Le diverse organizzazioni criminali con le loro gerarchie e metodologie hanno in comune il fiuto degli affari e la sete di potere. Ma sono ambizioni diffuse in larga parte della middle class e super gettonate dalle combriccole che a destra e a manca governano pezzi dello Stato.

E chi si preoccupa più dell’odore dei soldi? Chi si chiede in che modo vengono racimolati i voti? Chi si pente dinanzi ad un giudice sui favori dati e ricevuti per gestire, appalti, servizi e risorse pubbliche?

La mafia non la vediamo più perché ragioniamo come i mafiosi.

L’ingiustizia e la corruzione sono attorno alle nostre attività quotidiane però fa comodo mantenere tutto tranquillo perché stando al gioco prima o poi qualcosa si guadagna sempre.

Perché la mafia non uccide più o non fa saltare i per aria i negozi? Perché è da anni silenziosa e lontana dalle prime pagine dei giornali?

Forse perché è più facile giungere a compromessi con pezzi delle istituzioni e del mondo economico e finanziario piuttosto che combatterlo apertamente a suon di minacce e di attentati.

Oggi non è la mafia che spaventa.
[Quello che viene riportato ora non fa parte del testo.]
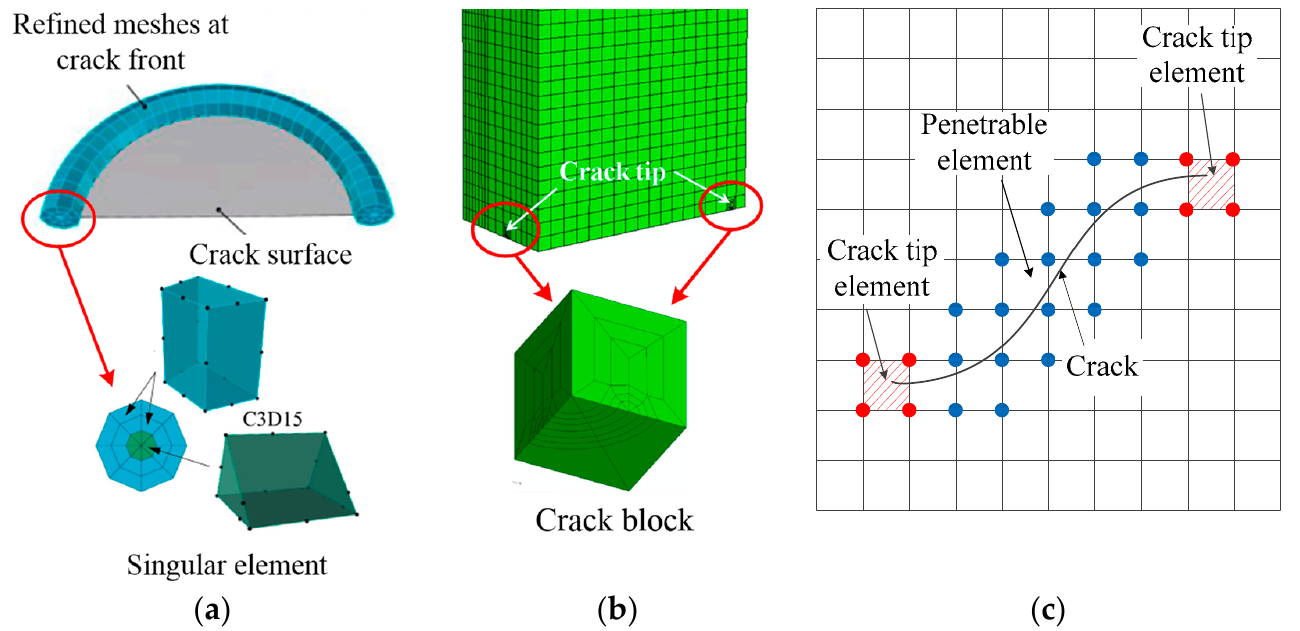
Figure 1. Meshing at the crack tip in different numerical simulation methods. ( a ) ANSYS [25]; ( b ) ZENCRACK [30]; ( c ) XFEM [28].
Spaventa di più parlare della mafia, mettere in dubbio la collusione con i poteri dello Stato la commistione con gli affari, la comunione di interessi con quell’enigmatico ‘mondo di mezzo‘ che esiste ovunque e accanto ad ogni luogo dove si muovono soldi, favori e potere.

Noi parliamo e ci affanniamo a fare analisi lucide e convincenti ma nella realtà cambia poco o nulla perché oggi non basta più riesumare la ‘questione morale‘ per la classe politica, occorre un terremoto culturale nell’intera società italiana perché essere ostaggi di un sistema clientelare significa essere prigionieri della mafia.

Caro direttore oggi non basta più metterci una “pezza” perché qualcosa bisogna pur inventarsi visto che la nostra Regione ha il primato di essere la quinta in Italia per presenza e prevalenza delle infiltrazioni mafiose. Siamo stati trattati come ‘pezze da piedi ‘ e per servizi,qualità della vita, livello di disoccupazione, reddito pro capite facciamo invidia solo ai paesi poveri del terzo mondo.

La mafia non appartiene al nostro DNA, non ci interessa chi comincia ma importante è che si cominci veramente a cambiare registro.